Der Minister für Arbeit und soziale Sicherheit, Vedat Işıkhan, reagierte auf Behauptungen bezüglich des Rentensystems und der Gehaltsberechnungen und erklärte, dass Änderungen am derzeitigen System nicht auf der Tagesordnung stünden. Zudem kündigte er an, dass die Mindestlohnkommission im Dezember zusammentreten werde, um den Mindestlohn festzulegen.

12punto

Der Minister für Arbeit und soziale Sicherheit, Vedat Işıkhan, beantwortete in einer Fernsehsendung Fragen zum Rentensystem und zu den Gehältern.

Auf die Frage "Werden sich die Rentenbedingungen ändern? Wird es eine neue Regelung bei der Berechnung der Rentenbezüge geben?" antwortete Minister Işıkhan: "Ein Thema bezüglich des Rentensystems oder der Berechnung der Rentenbezüge steht bei uns nicht auf der Tagesordnung."

Işıkhan äußerte sich dazu wie folgt:

"Ein Thema bezüglich des Rentensystems oder der Berechnung der Rentenbezüge steht bei uns nicht auf der Tagesordnung, aber wir sind bereit für jede Art von Entwicklung, die von außen kommen könnte, insbesondere durch den Wirtschafts-Koordinationsrat, im Einklang mit den Zielen, die wir im Rahmen des mittelfristigen Plans festgelegt haben, und im Einklang mit unserem 12. Entwicklungsplan, um unser Rentensystem zu verbessern und auf einen besseren Stand zu bringen."

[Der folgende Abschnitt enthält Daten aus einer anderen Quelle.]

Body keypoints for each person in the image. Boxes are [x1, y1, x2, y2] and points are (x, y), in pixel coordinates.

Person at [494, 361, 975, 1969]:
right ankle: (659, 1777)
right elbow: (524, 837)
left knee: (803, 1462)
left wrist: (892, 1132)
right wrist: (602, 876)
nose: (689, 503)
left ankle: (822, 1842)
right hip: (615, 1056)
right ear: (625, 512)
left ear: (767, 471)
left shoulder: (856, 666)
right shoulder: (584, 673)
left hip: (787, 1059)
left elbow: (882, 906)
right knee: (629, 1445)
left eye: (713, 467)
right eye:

Işıkhan erinnerte daran, dass die Praxis der Feiertagsgratifikationen für Rentner im Jahr 2018 begann, und sagte: "Wir wünschen uns, diese Tradition auch im Jahr 2025 fortzusetzen."

ERKLÄRUNG ZUM MINDESTLOHN

Işıkhan betonte auf eine Frage hin, dass der Mindestlohn Millionen von Bürgern betreffe und einer der Grundpfeiler des Arbeitslebens sei.

Işıkhan erklärte, dass der Mindestlohn kein Prozess sei, den die Regierung oder das Ministerium allein bestimme, und äußerte: "So Gott will, werden wir unsere Mindestlohnkommission Anfang Dezember zusammenrufen, um den für das Jahr 2025 geltenden Mindestlohn festzulegen."